NSF RAPID: Food webs of 10 lakes before and after a mega-wildfire
The Center for Watershed Sciences is excited to share news of a new NSF Grant for Rapid Research Response proposal that was just successfully funded! Congratulations to PIs Andrew Rypel, Christine Parisek, and Steve Sadro on receiving funding for “RAPID: Food webs of 10 lakes before and after a mega-wildfire.”
In 2021, the largest single source wildfire in California’s history burned ~1M acres, 68.8% of Lassen National Park, and 10 lakes this team sampled for stable isotopes in 2020. The Dixie Fire burned 104 days (mid July– October 2021) and is the first known fire to cross the Sierra Nevada crest. The wildfire burned watersheds and riparian zones of the study lakes, which span a gradient in watershed area and lake size.

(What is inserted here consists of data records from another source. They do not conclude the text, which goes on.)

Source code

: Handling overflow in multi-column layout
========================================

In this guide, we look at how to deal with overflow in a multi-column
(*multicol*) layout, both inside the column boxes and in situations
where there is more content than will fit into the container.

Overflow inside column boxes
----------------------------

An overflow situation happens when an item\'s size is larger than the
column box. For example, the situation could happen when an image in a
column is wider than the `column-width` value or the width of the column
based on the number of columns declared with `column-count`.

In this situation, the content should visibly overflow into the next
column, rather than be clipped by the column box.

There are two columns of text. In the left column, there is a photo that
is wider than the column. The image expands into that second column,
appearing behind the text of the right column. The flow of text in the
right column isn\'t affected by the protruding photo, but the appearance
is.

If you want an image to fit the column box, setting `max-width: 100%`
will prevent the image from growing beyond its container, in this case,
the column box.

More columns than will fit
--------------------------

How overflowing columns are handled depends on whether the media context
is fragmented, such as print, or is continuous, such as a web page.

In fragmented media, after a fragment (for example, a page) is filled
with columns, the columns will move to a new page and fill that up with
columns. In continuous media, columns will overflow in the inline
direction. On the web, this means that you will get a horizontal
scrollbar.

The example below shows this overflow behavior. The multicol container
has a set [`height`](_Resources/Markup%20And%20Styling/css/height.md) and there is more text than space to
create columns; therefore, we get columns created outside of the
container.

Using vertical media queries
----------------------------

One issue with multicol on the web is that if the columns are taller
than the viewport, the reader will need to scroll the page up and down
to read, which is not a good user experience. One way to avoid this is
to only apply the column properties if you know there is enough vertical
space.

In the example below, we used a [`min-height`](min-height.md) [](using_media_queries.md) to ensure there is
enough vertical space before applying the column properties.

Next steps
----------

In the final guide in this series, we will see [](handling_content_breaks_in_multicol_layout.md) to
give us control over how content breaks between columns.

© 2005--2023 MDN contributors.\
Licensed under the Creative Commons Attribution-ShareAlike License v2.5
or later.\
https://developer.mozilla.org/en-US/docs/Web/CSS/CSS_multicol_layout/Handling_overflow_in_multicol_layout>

The explosion and intensification of climate-driven mega-wildfires over recent years highlights a pressing need to better understand these impacts at all scales. In California, the 7 largest wildfires all occurred within the last 4 years. Yet despite increasing wildfire disturbance, there lacks understanding of the extent to which fire may alter trophic structure in lakes, or the degree to which fire-effects are mediated by ecosystem architecture. What little is known derives primarily from boreal environments, and there have been no pre- versus post-fire food web comparisons (McCullough et al. 2019).

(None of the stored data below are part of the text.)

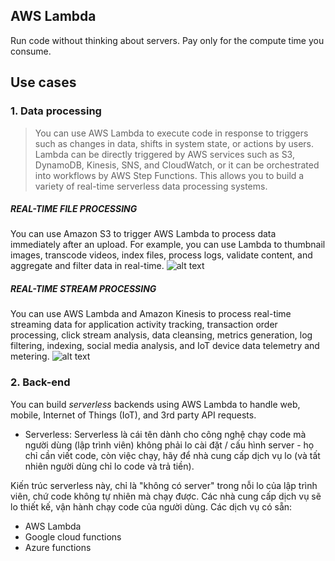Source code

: ## AWS Lambda
Run code without thinking about servers. Pay only for the compute time you consume.
## Use cases
### 1. Data processing
>You can use AWS Lambda to execute code in response to triggers such as changes in data, shifts in system state, or actions by users.
>Lambda can be directly triggered by AWS services such as S3, DynamoDB, Kinesis, SNS, and CloudWatch, or it can be orchestrated into workflows by AWS Step Functions.
>This allows you to build a variety of real-time serverless data processing systems.
##### REAL-TIME FILE PROCESSING
You can use Amazon S3 to trigger AWS Lambda to process data immediately after an upload.
For example, you can use Lambda to thumbnail images, transcode videos, index files, process logs,
validate content, and aggregate and filter data in real-time.
![alt text](https://d1.awsstatic.com/Test%20Images/MasonTests/Lambda/Lambda_FileProcessing.c0915267504e6d2e82d43268f3df408bbab08af9.png)
##### REAL-TIME STREAM PROCESSING
You can use AWS Lambda and Amazon Kinesis to process real-time streaming data for application activity tracking, transaction order processing, click stream analysis, data cleansing, metrics generation, log filtering, indexing, social media analysis, and IoT device data telemetry and metering.
![alt text](https://d1.awsstatic.com/Test%20Images/MasonTests/Lambda/Lambda_StreamProcessing.8464961e382ff17c57750f7b1dc23c1ef7e4c233.png)

### 2. Back-end
You can build *serverless* backends using AWS Lambda to handle web, mobile, Internet of Things (IoT), and 3rd party API requests.
- Serverless: Serverless là cái tên dành cho công nghệ chạy code mà người dùng (lập trình viên) không phải lo cài đặt / cấu hình server - họ chỉ cần viết code, còn việc chạy, hãy để nhà cung cấp dịch vụ lo (và tất nhiên người dùng chỉ lo code và trả tiền).

Kiến trúc serverless này, chỉ là "không có server" trong nỗi lo của lập trình viên, chứ code không tự nhiên mà chạy được. Các nhà cung cấp dịch vụ sẽ lo thiết kế, vận hành chạy code của người dùng.
Các dịch vụ có sẵn:
- AWS Lambda
- Google cloud functions
- Azure functions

The team received RAPID support to quantify: 1) whether fishes are eradicated in lakes following mega-wildfires; 2) if post-fire trophic cascade strength varies with ecosystem size; and 3) how lake food web structure and function shifts following burning. Due to the team’s pre-wildfire samples, this is an unprecedented opportunity to better understand lake food web ecology and response to mega-wildfire activity.
NSF Abstract
RAPID: Food webs of 10 lakes before and after a mega-wildfire
Andrew Rypel (PI)1, 2 , Christine Parisek (Co-PI)1, 2 , Steve Sadro (Co-PI)1, 3
¹ Center for Watershed Sciences, University of California Davis
² Wildlife, Fish, & Conservation Biology Department, University of California Davis
³ Environmental Science & Policy Department, University of California Davis
There is an emerging imperative to better understand effects of climate-driven wildfires across the Western USA. After wildfires burn through a watershed, large quantities of organic debris can wash into lakes. Little is known about the extent to which fires-related effects may alter freshwater species and ecosystems, even though freshwater taxa may be notably sensitive to fire impacts. During summer 2021, the Dixie Fire burned ~1 million acres of forest in Northern California. This research project takes advantage of unique pre-wildfire data collected on the food webs of 10 glacial lakes in 2020, and aims to resample these same ecosystems post-fire to understand how severity of fire in watershed impacts lake ecology. In particular, we will investigate whether large wildfires kill fish populations in lakes and how reductions in non-native fish populations cascade through the food webs to affect the overall health of lake ecosystems. Insights gained through this study will enable better management of lake fisheries and heritage species (e.g., native frogs) following severe wildfire. Further, data collected from this study will inform decision makers on how to manage these systems into the future, including when and whether to stock lakes, and how fires impact freshwater ecosystems more generally. We will engage in a science communication strategy aimed at calling public attention to this work, and will recruit students from historically-excluded backgrounds to participate in the full life-cycle of this research.
This research will investigate the effects of a mega-wildfire (the Dixie Fire) on 10 lake ecosystems in the Lassen National Forest, Caribou Wilderness, USA. Specifically, we will examine 1) whether fishes are eradicated in lakes following mega-wildfires, 2) if trophic cascade strength varies with ecosystem size, and 3) how lake food web structure and function shifts following watershed burning. This project tests ecological theory, namely the role of disturbance-mediated trophic cascades, and their control over lake food web structure and function. We anticipate results from this work will be useful to diverse ecologists interested in effects of climate change mediated disturbances, but especially limnologists and freshwater scientists struggling to manage these taxa in human dominated landscapes.